Input data:
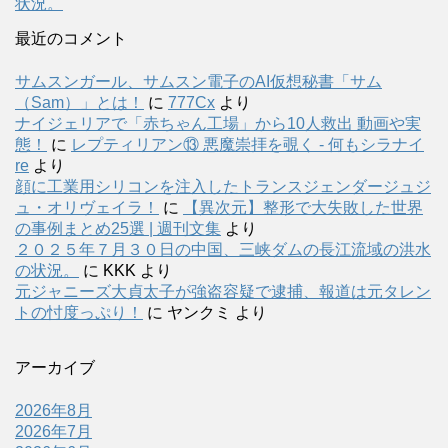
状況。
最近のコメント
サムスンガール、サムスン電子のAI仮想秘書「サム
（Sam）」とは！
に
777Cx
より
ナイジェリアで「赤ちゃん工場」から10人救出 動画や実
態！
に
レプティリアン⑬ 悪魔崇拝を覗く - 何もシラナイ
re
より
顔に工業用シリコンを注入したトランスジェンダージュジ
ュ・オリヴェイラ！
に
【異次元】整形で大失敗した世界
の事例まとめ25選 | 週刊文集
より
２０２５年７月３０日の中国、三峡ダムの長江流域の洪水
の状況。
に
KKK
より
元ジャニーズ大貞太子が強盗容疑で逮捕、報道は元タレン
トの忖度っぷり！
に
ヤンクミ
より
アーカイブ
2026年8月
2026年7月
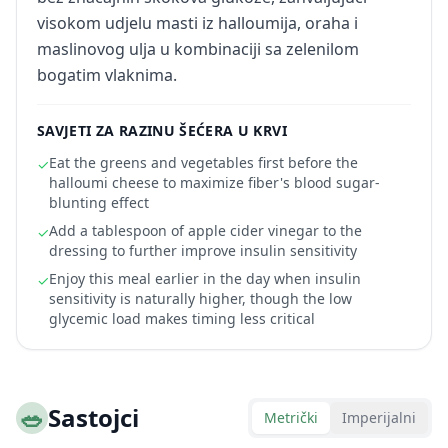
visokom udjelu masti iz halloumija, oraha i
maslinovog ulja u kombinaciji sa zelenilom
bogatim vlaknima.
SAVJETI ZA RAZINU ŠEĆERA U KRVI
Eat the greens and vegetables first before the
✓
halloumi cheese to maximize fiber's blood sugar-
blunting effect
Add a tablespoon of apple cider vinegar to the
✓
dressing to further improve insulin sensitivity
Enjoy this meal earlier in the day when insulin
✓
sensitivity is naturally higher, though the low
glycemic load makes timing less critical
🥗
Sastojci
Metrički
Imperijalni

What is being asked: Sift the material for lines that include the word "insulin", and copy each one.

Solved problem:
dressing to further improve insulin sensitivity
Enjoy this meal earlier in the day when insulin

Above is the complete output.